Sede sal – não se deixar enganar

Julgar os motivos de nosso coração, a razão e porquê das coisas que desejamos. Questionarmos a nós mesmos pelas coisas que fazemos, compreender as nossas motivações. Devemos sempre fazer isso, devemos sempre nos questionar, levantar os pontos que são importantes de nossas vidas e as nossas motivações. Sabemos que vivemos uma vida em constante luta contra a carne. Uma vida vivida para o Senhor, implica em pegar a cruz e morrer. Declarar a morte todos os dias, reconhecer e sempre nos lembrar que morremos com Cristo. Não vivemos para nós, não estamos aqui para atender os desejos e caprichos de nosso coração, mesmo que estejam carregados de boas intenções com relação ao reino de Deus.

Mas como devemos julgar a nós mesmos? Como por a prova as nossas motivações? E como ser sábio o suficiente para por a prova e não nos deixar enganar?

Existem dois aspectos que precisamos sempre lembrar, prirmeiro: a questão do fruto que produzimos, segundo a questão do porque fazemos as coisas. Por isso Jesus afirmou: “Assim, toda árvore boa produz bons frutos (falando dos falsos profetas), porém a árvore má produz frutos maus. Não pode a árvore boa produzir frutos maus, nem a árvore má produzir frutos bons.” (Mateus 7:17-18, BEARA), e na sequência jesus afirmou: “Nem todo o que me diz: Senhor, Senhor! entrará no reino dos céus, mas aquele que faz a vontade de meu Pai, que está nos céus. Muitos, naquele dia, hão de dizer-me: Senhor, Senhor! Porventura, não temos nós profetizado em teu nome, e em teu nome não expelimos demônios, e em teu nome não fizemos muitos milagres? Então, lhes direi explicitamente: nunca vos conheci. Apartai-vos de mim, os que praticais a iniqüidade. ” (Mateus 7:21-23, BEARA).

Não é o que fazemos que nos faz filhos de Deus; mas sim é uma questão de natureza, e tendo a natureza, devemos julgar as nossas motivações e viver segundo essa natureza.

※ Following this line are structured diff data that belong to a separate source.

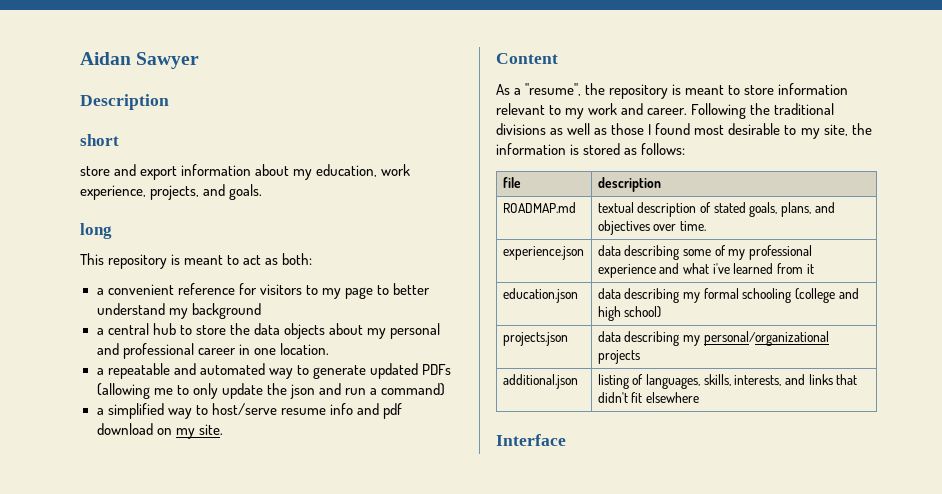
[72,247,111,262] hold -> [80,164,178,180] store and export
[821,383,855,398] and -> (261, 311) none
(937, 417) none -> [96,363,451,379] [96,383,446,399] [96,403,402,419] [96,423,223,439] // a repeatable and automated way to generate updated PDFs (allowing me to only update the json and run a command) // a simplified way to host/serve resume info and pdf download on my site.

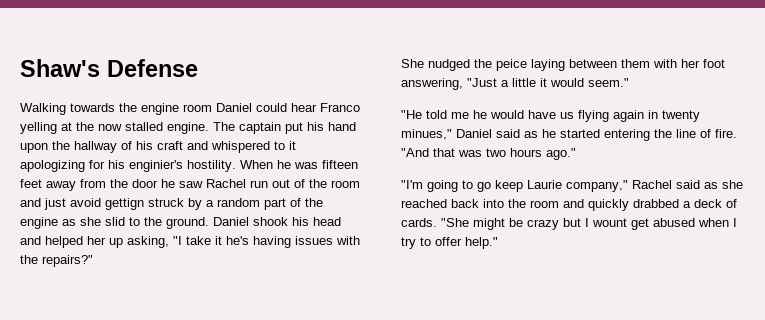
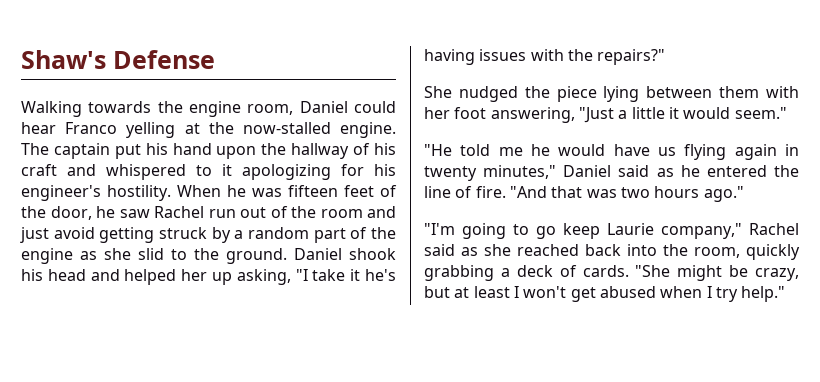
[183,104,212,112] room -> [247,104,294,115] room,
[98,122,163,131] now stalled -> [242,122,331,134] now-stalled
[129,160,183,172] enginier's -> [21,185,101,201] engineer's
[46,179,158,191] away from the door -> [380,185,397,197] [21,206,92,220] of the door,
[105,198,144,210] gettign -> [99,227,155,243] getting
[496,59,565,71] peice laying -> [556,86,640,102] piece lying
[401,129,452,140] minues," -> [483,165,557,179] minutes,"
[560,129,650,141] started entering -> [706,165,767,177] entered
[530,199,679,211] room and quickly drabbed -> [694,244,800,260] [424,265,494,281] room, quickly grabbing
[527,218,627,230] crazy but I wount -> [755,268,799,281] [424,286,567,298] crazy, but at least I won't
[420,237,462,246] to offer -> (738, 294) none

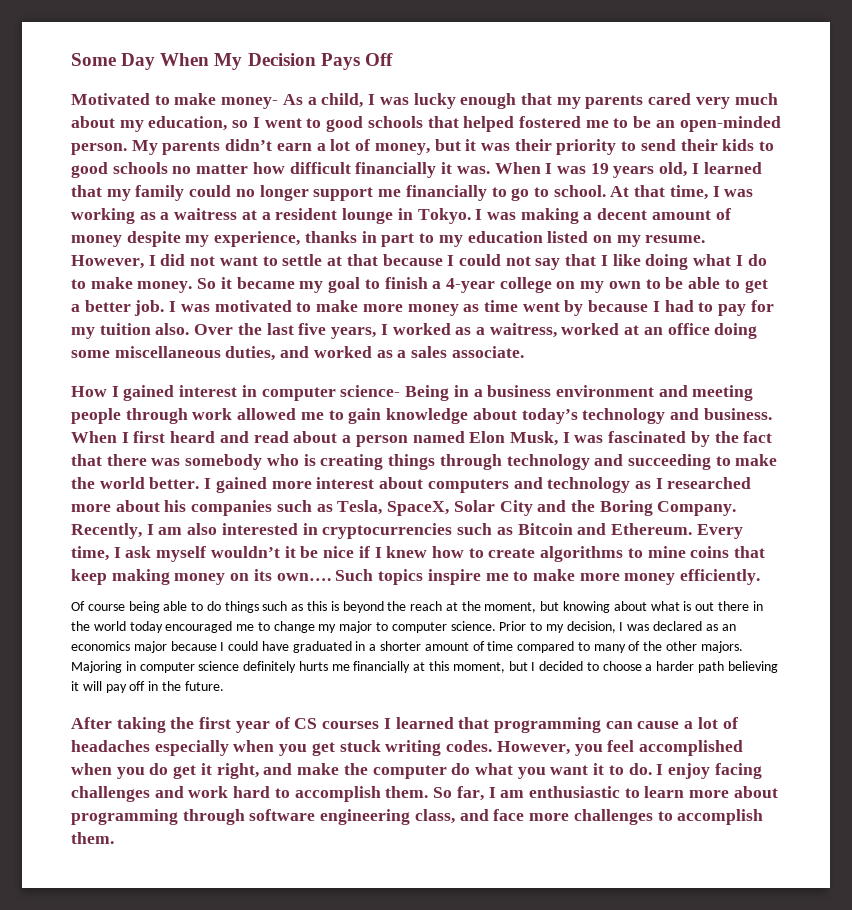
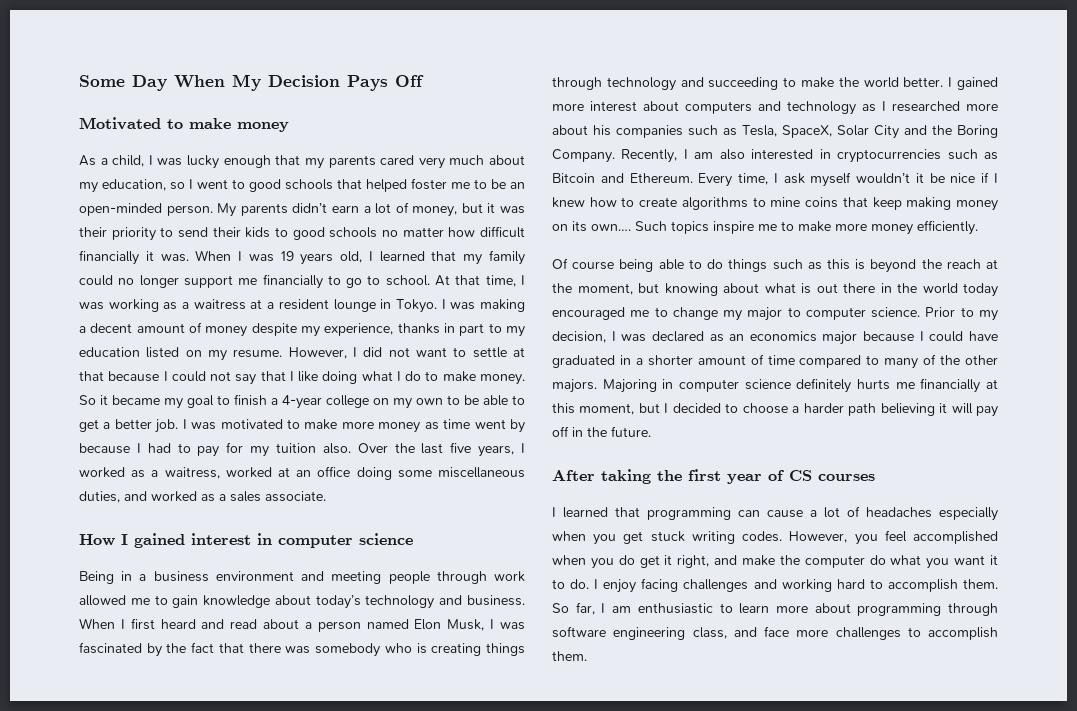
[221,97,279,109] money- -> [237,122,289,132] money //
[518,116,581,128] fostered -> [411,178,447,190] foster
[340,385,401,397] science- -> [359,533,413,545] science //
(380, 725) none -> (875, 477) //
[188,786,229,798] work -> [781,579,832,592] working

De natureza falamos de frutos, daquilo que produzimos, daquilo que somos e como pessoas nos reagimos as situações, as pressões e a comportamento. E principalmente, a decisão que tomamos aos pés da cruz de morrer com Cristo. Se morremos, fomos libertos do pecado. Se fomos libertos do pecado, ele não tem domínio sobre nós. E recebemos de Deus da sua natureza e toda a capacitação para vivermos segundo a sua vontade (2 Ped 1:3-4). Se recebemos toda a capacitação, se fomos libertos do domínio do pecado não podemos viver mais segundo a velha natureza, devemos fazer morrer essa natureza e viver segundo a natureza de Deus (santificação). Como filhos revelamos os frutos do Espirito (gl 5:22-26).

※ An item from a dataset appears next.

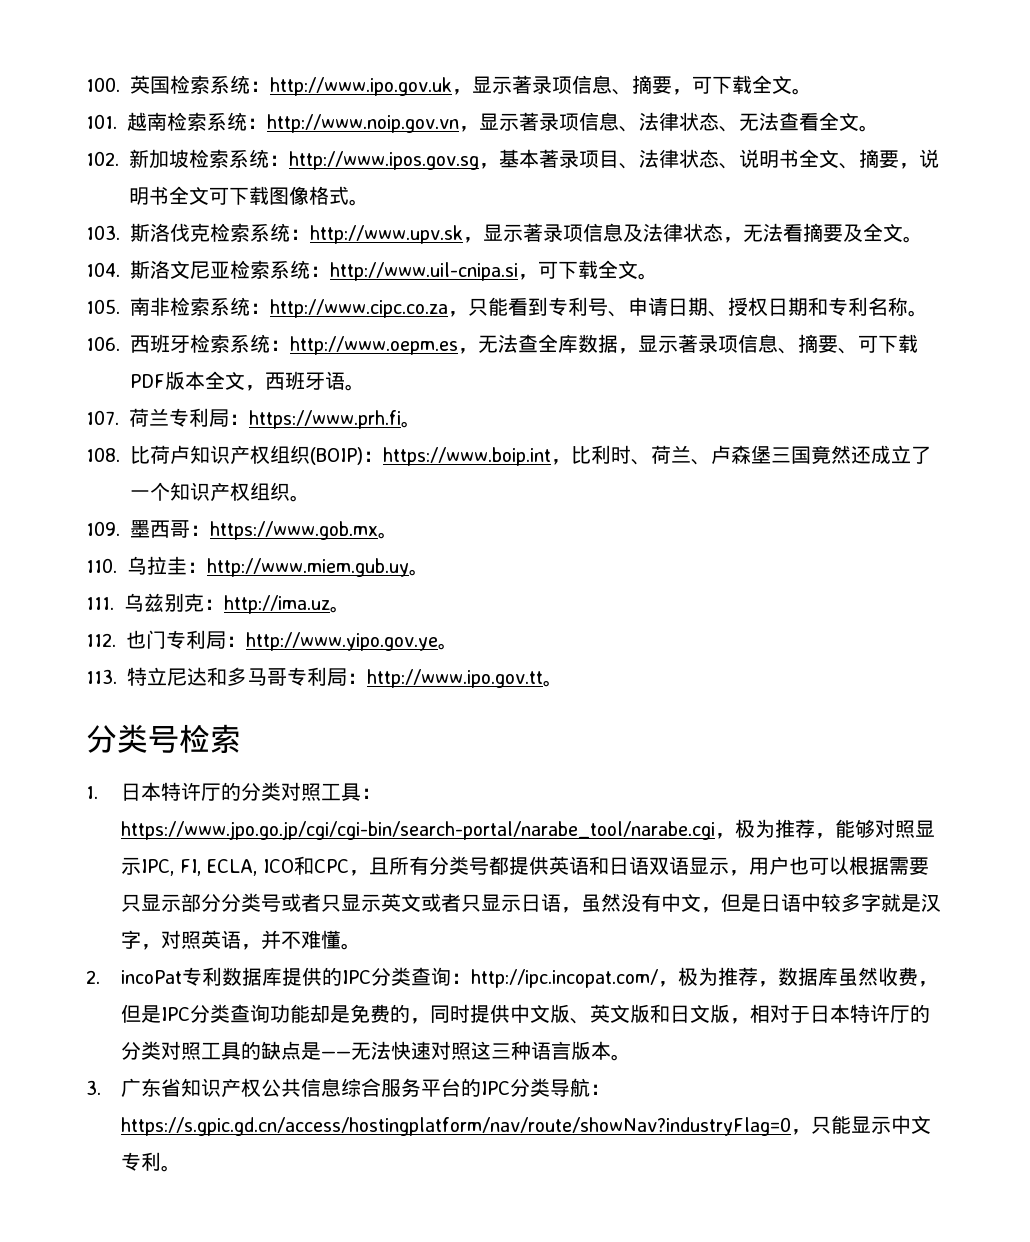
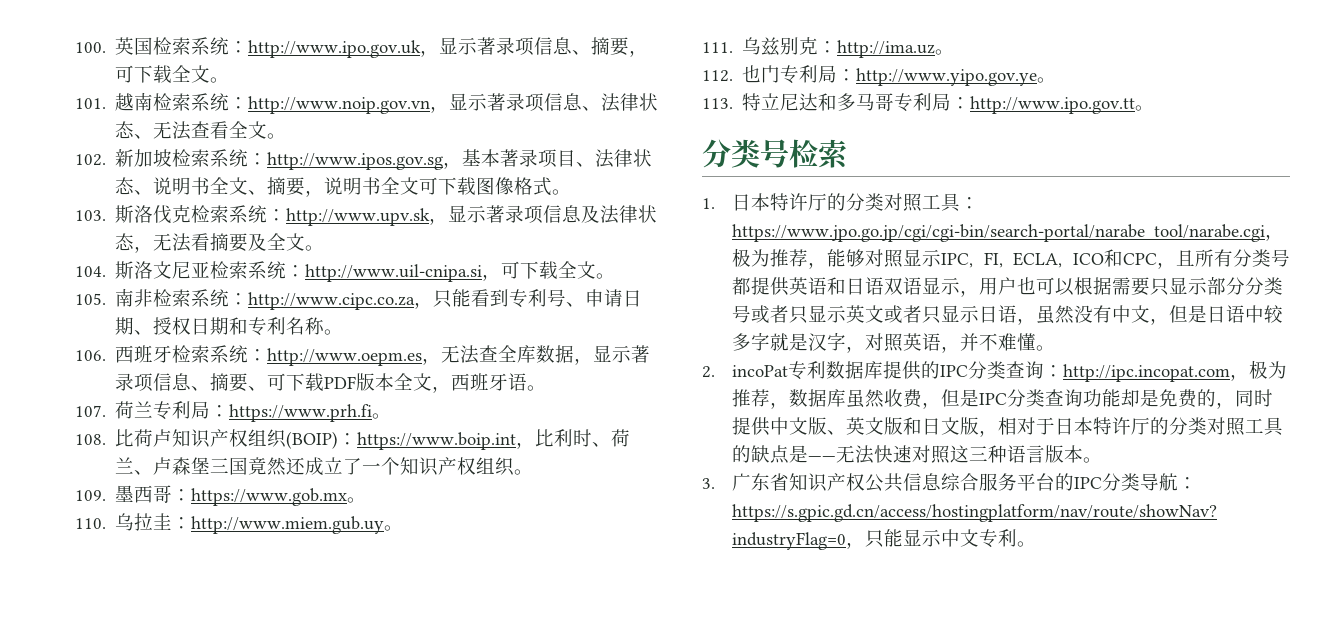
[471,969,659,988] http://ipc.incopat.com/ -> [1062,364,1230,382] http://ipc.incopat.com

O segundo ponto é o que fazemos: fazemos para o Senhor, ou para receber glória? Queremos mostrar quem somos? queremos mostrar o quanto somos bons? queremos fazer porque desejamos ser recompensados? Queremos ser merecedores da salvação de Deus? Queremos receber elogio das pessoas? Queremos ter pessoas a nossa volta para nos agradar e servir? Esses pontos somente Deus e a própria pessoa para julgar. Quanto fazemos as coisas, mas não revelamos os frutos do Espírito, e não estamos em uma jornada de crescimento, amadurecimento, levando a um revelar cada vez maior da natureza divina (santificação); não estamos andando segundo o coração de Deus.

Queremos ser filhos, queremos viver a vontade do Pai? Devemos morrer para nós mesmos, devemos seguir o exemplo de nosso Senhor, que sendo o que é, abriu mão, para cumprir o propósito e a vontade de Deus.

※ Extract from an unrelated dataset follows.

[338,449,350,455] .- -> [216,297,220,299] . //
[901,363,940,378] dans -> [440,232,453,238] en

O reino de Deus se expandirá segundo o coração e a vontade do Senhor, quando morremos para nós mesmos, quando submetemos a total dependência de Deus, quando reconhecemos que a obra é sua e não nossa, quando no nosso coração, coração transformado, compreendemos que não somos nós, não depende de nós qualquer coisa; mas sim de reconhecermos a total dependência da condução do Espírito Santo, e viver em obediência, não por temor, mas por causa de quem somos, por causa do reino e da vontade do Pai.